The episode even had something of a musical interlude, though it was very well done and didn't come across as an overt Disney-style musical interlude. In fact, the music of this episode was exceptional. With lots of odd noodly electronic soundscapes and a capella warbling, it was unusually organically linked to the goings-on, as if it had been specially commissioned for this episode. This is the first episode where the music felt simultaneously so beautiful and well integrated.

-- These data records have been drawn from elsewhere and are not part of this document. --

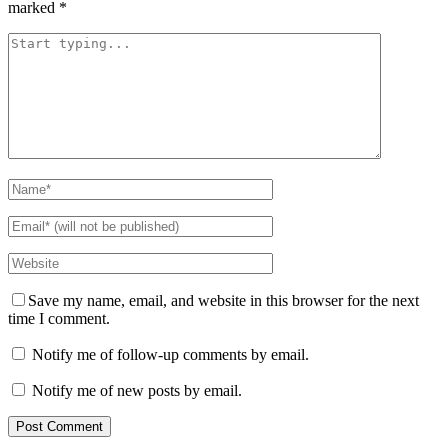
marked
*
Save my name, email, and website in this browser for the next
time I comment.
Notify me of follow-up comments by email.
Notify me of new posts by email.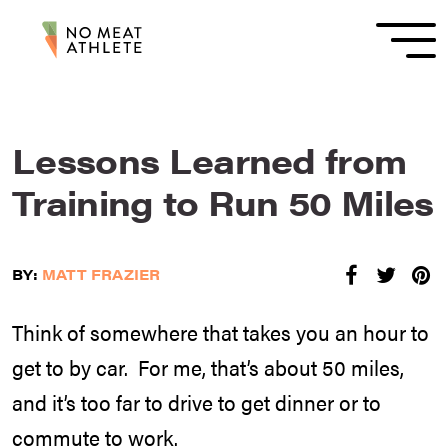
Lessons Learned from
Training to Run 50 Miles
BY:
MATT FRAZIER
Think of somewhere that takes you an hour to
get to by car. For me, that’s about 50 miles,
and it’s too far to drive to get dinner or to
commute to work.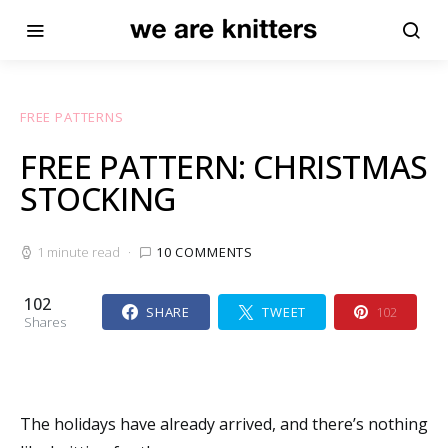
FREE PATTERNS
FREE PATTERN: CHRISTMAS
STOCKING
1 minute read
10 COMMENTS
102
SHARE
TWEET
102
Shares
The holidays have already arrived, and there’s nothing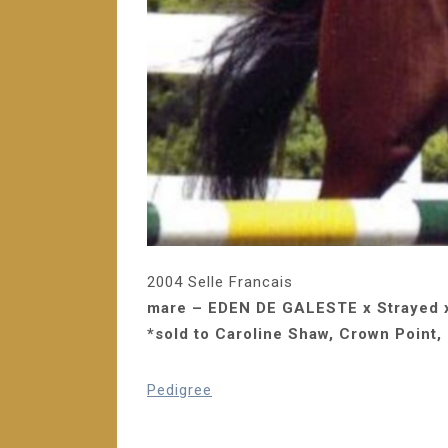
2004 Selle Francais
mare – EDEN DE GALESTE x Strayed 
*sold to Caroline Shaw, Crown Point, 
Pedigree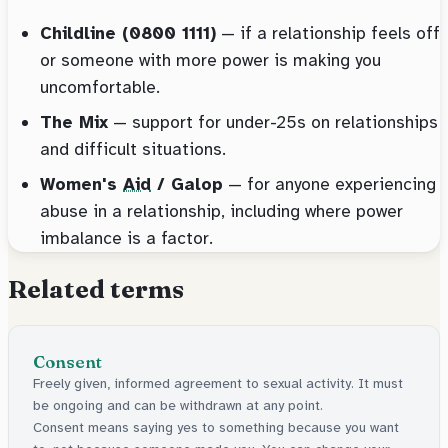
Childline (0800 1111)
— if a relationship feels off
or someone with more power is making you
uncomfortable.
The Mix
— support for under-25s on relationships
and difficult situations.
Women's
Aid
/ Galop
— for anyone experiencing
abuse in a relationship, including where power
imbalance is a factor.
Related terms
Consent
Freely given, informed agreement to sexual activity. It must
be ongoing and can be withdrawn at any point.
Consent means saying yes to something because you want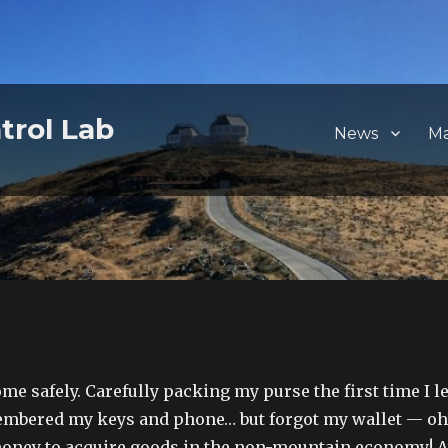
trol Lab
News
M
me safely. Carefully packing my purse the first time I le
membered my keys and phone… but forgot my wallet — oh
money to acquire goods in the non-mountain economy! A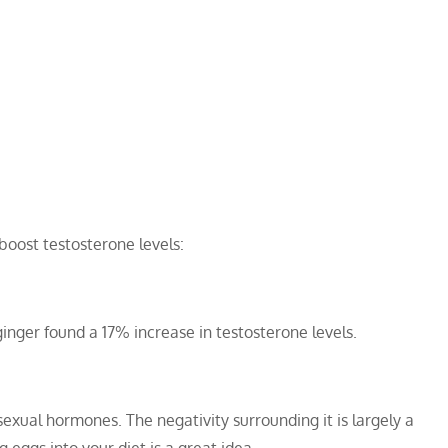
 boost testosterone levels:
nger found a 17% increase in testosterone levels.
sexual hormones. The negativity surrounding it is largely a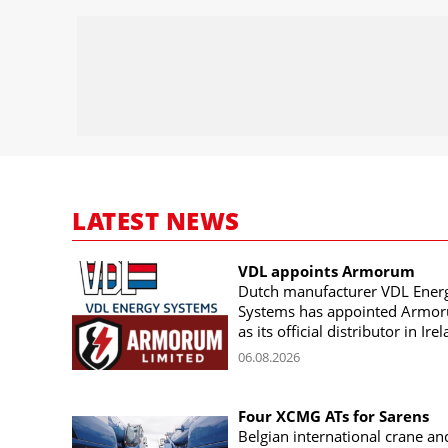
LATEST NEWS
VDL appoints Armorum
Dutch manufacturer VDL Ener
Systems has appointed Armo
as its official distributor in Ire
06.08.2026
Four XCMG ATs for Sarens
Belgian international crane an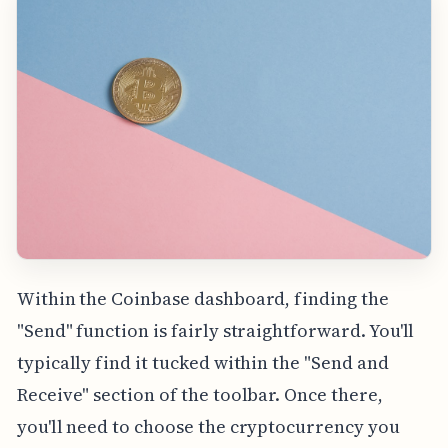
Within the Coinbase dashboard, finding the
"Send" function is fairly straightforward. You'll
typically find it tucked within the "Send and
Receive" section of the toolbar. Once there,
you'll need to choose the cryptocurrency you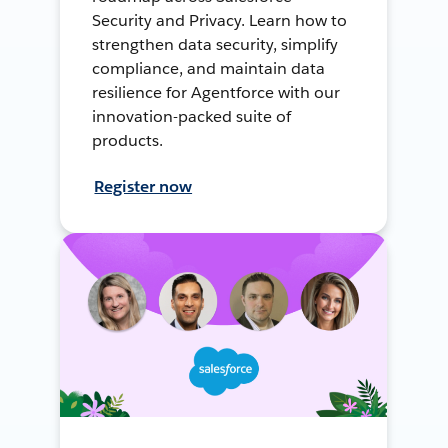
Security and Privacy. Learn how to
strengthen data security, simplify
compliance, and maintain data
resilience for Agentforce with our
innovation-packed suite of
products.
Register now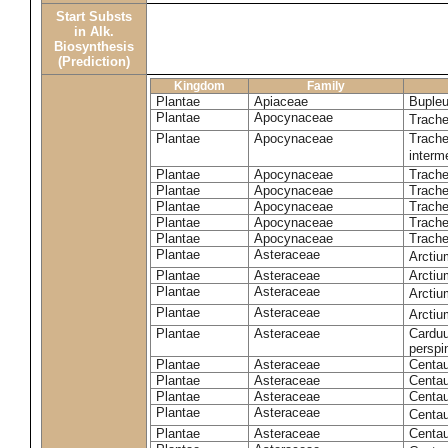
Start Substs
in Alk.
Biosynthesis
(Prediction)
Kingdom
Family
Plantae
Apiaceae
Bupleu
Plantae
Apocynaceae
Trach
Plantae
Apocynaceae
Trache
inter
Plantae
Apocynaceae
Trache
Plantae
Apocynaceae
Trach
Plantae
Apocynaceae
Trache
Plantae
Apocynaceae
Trach
Plantae
Apocynaceae
Trache
Plantae
Asteraceae
Arctiu
Plantae
Asteraceae
Arctiu
Plantae
Asteraceae
Arcti
Plantae
Asteraceae
Arcti
Plantae
Asteraceae
Carduu
perspi
Plantae
Asteraceae
Centau
Plantae
Asteraceae
Centau
Plantae
Asteraceae
Centau
Plantae
Asteraceae
Centau
Plantae
Asteraceae
Centau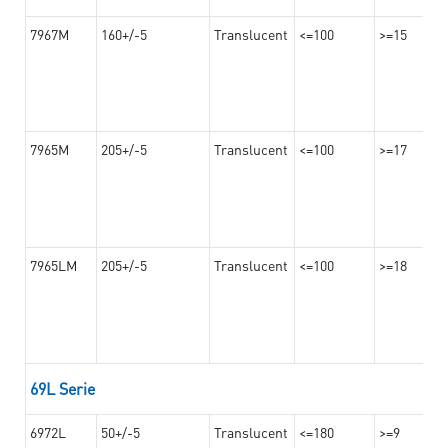
7967M
160+/-5
Translucent
<=100
>=15
7965M
205+/-5
Translucent
<=100
>=17
7965LM
205+/-5
Translucent
<=100
>=18
69L Serie
6972L
50+/-5
Translucent
<=180
>=9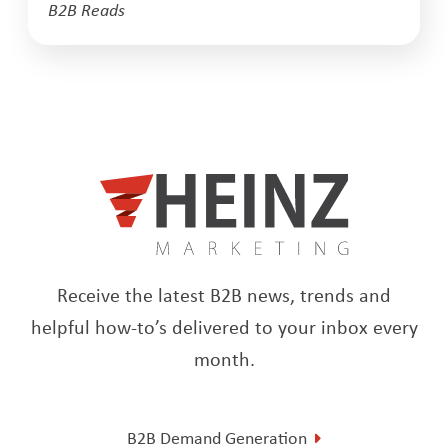
B2B Reads
Receive the latest B2B news, trends and
helpful how-to’s delivered to your inbox every
month.
B2B Demand Generation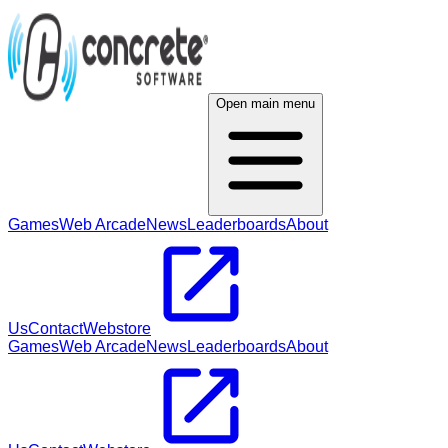
Open main menu
Games
Web Arcade
News
Leaderboards
About
Us
Contact
Webstore
Games
Web Arcade
News
Leaderboards
About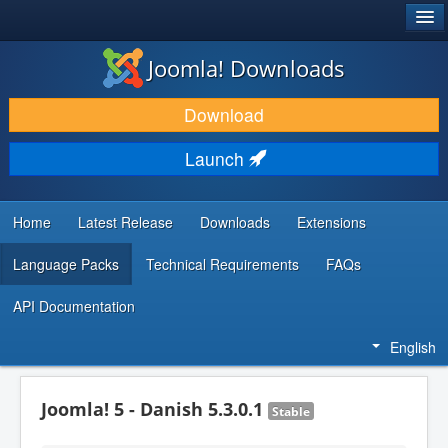
®
JOOMLA!
Joomla! Downloads
DOWNLOAD & EXTEND
Download
DISCOVER & LEARN
Launch
COMMUNITY & SUPPORT
DEVELOPER RESOURCES
Home
Latest Release
Downloads
Extensions
Language Packs
Technical Requirements
FAQs
API Documentation
English
Joomla! 5 - Danish 5.3.0.1
Stable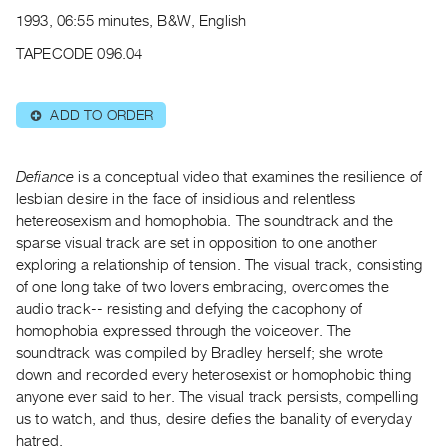
Archive
1993, 06:55 minutes, B&W, English
Publications
TAPECODE 096.04
PREVIEW
|
ADD TO ORDER
⊕
RENT
|
PURCHASE
Defiance
is a conceptual video that examines the resilience of
Preview,
lesbian desire in the face of insidious and relentless
hetereosexism and homophobia. The soundtrack and the
Rent
sparse visual track are set in opposition to one another
&
exploring a relationship of tension. The visual track, consisting
Purchase
of one long take of two lovers embracing, overcomes the
audio track-- resisting and defying the cacophony of
SERVICES
homophobia expressed through the voiceover. The
soundtrack was compiled by Bradley herself; she wrote
Digitization
down and recorded every heterosexist or homophobic thing
Services
anyone ever said to her. The visual track persists, compelling
Best
us to watch, and thus, desire defies the banality of everyday
Practices
hatred.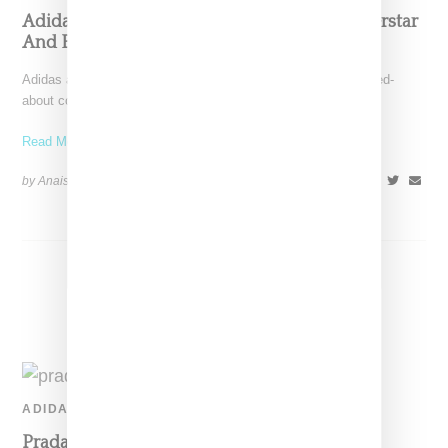
Adidas And Prada Unveil Collaborative Superstar
And Bowling Bag
Adidas and Prada today unveiled part one of their much buzzed-
about collaborative capsule, comprised of a white Superstar
Read More ...
by Anais Lora on
November 25, 2019
SHARE
ADIDAS
Prada And Adidas Confirm Plans For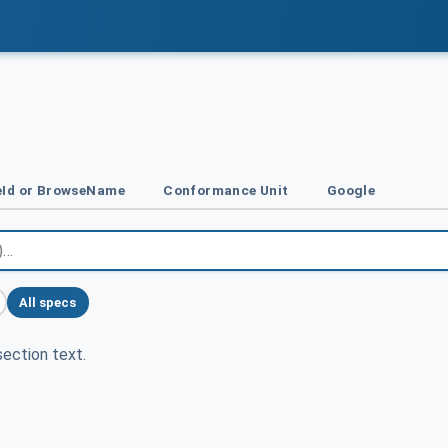
Id or BrowseName
Conformance Unit
Google
All specs
ection text.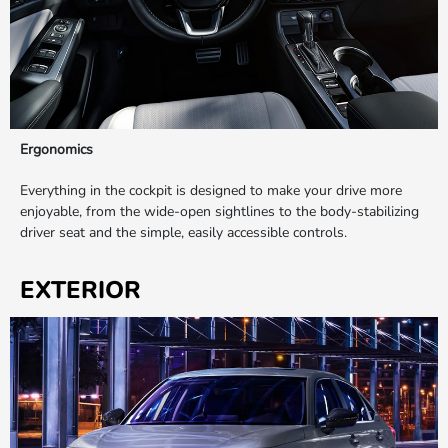
Ergonomics
Everything in the cockpit is designed to make your drive more
enjoyable, from the wide-open sightlines to the body-stabilizing
driver seat and the simple, easily accessible controls.
EXTERIOR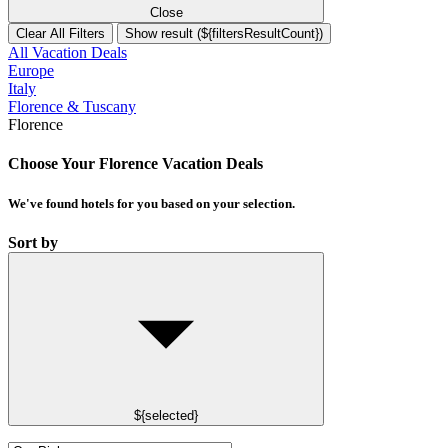
Close
Clear All Filters
Show result (${filtersResultCount})
All Vacation Deals
Europe
Italy
Florence & Tuscany
Florence
Choose Your Florence Vacation Deals
We've found
hotels
for you based on your selection.
Sort by
${selected}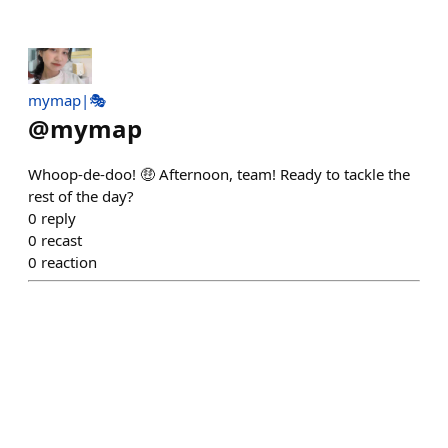
mymap|🎭
@
mymap
Whoop-de-doo! 🤑 Afternoon, team! Ready to tackle the
rest of the day?
0
reply
0
recast
0
reaction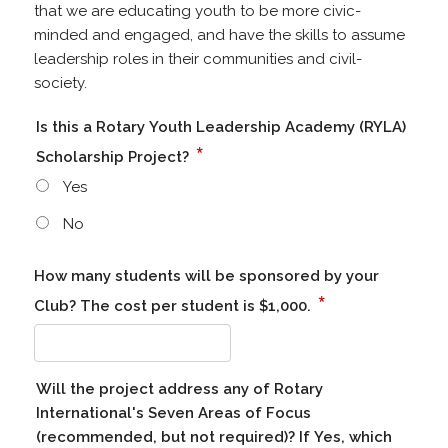
that we are educating youth to be more civic-
minded and engaged, and have the skills to assume
leadership roles in their communities and civil-
society.
Is this a Rotary Youth Leadership Academy (RYLA)
*
Scholarship Project?
Yes
No
How many students will be sponsored by your
*
Club? The cost per student is $1,000.
Will the project address any of Rotary
International's Seven Areas of Focus
(recommended, but not required)? If Yes, which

When I saw the preview I originally thought it was the Masaaki Yuasa episode, and many parts of the episode remind of his style. The episode felt like it could have come straight out of Kaiba. The visual style, with its weird colors and gradients, also reminded me of Cat Soup. This is perhaps due to a combination of the fact that Eunyoung has worked with him for so long and that the backgrounds were all drawn by Kevin Aymeric (tumblr), who was the art director of Yuasa's Kick Heart and is an incredibly talented and flexible artist. Look for more from this great talent in Masaaki Yuasa's upcoming Ping Pong.

(In a side-note, as a big fan of Disasterpeace, I bought The Floor is Jelly game when it came out to support him and because it looked awesome (and is), but I was surprised to find just now that the beautiful cover art was drawn by Kevin Aymeric.)

The sakkan was Kiyotaka Oshiyama, who first came to my attention for his work on Denno Coil. I don't know his style well, but the characters here are very uniquely drawn, with the sort of meandering, organic line that I associate with Yuasa. It works very well for the plant creatures in this episode. Dandy looks quite different from previous episodes, but the drawings are fantastically well done, and if anything he looks even more yankee Elvis than before. The lines of the characters bulge and twist in different directions in a stylized way that reminds me of a Yuasa production.

A bevy of talented animators helped bring the episode to life - Gosei Oda, Norifumi Kugai, Cedric Herole, Ikuro Kuwana - but I can't distinguish their work. Anyway it's not like in some episodes where the animation isn't particularly interesting most of the time except for certain highlights of good animation - every single shot of animation is pleasing to watch in this episode. This is a great example of an episode that is a perfectly balanced whole.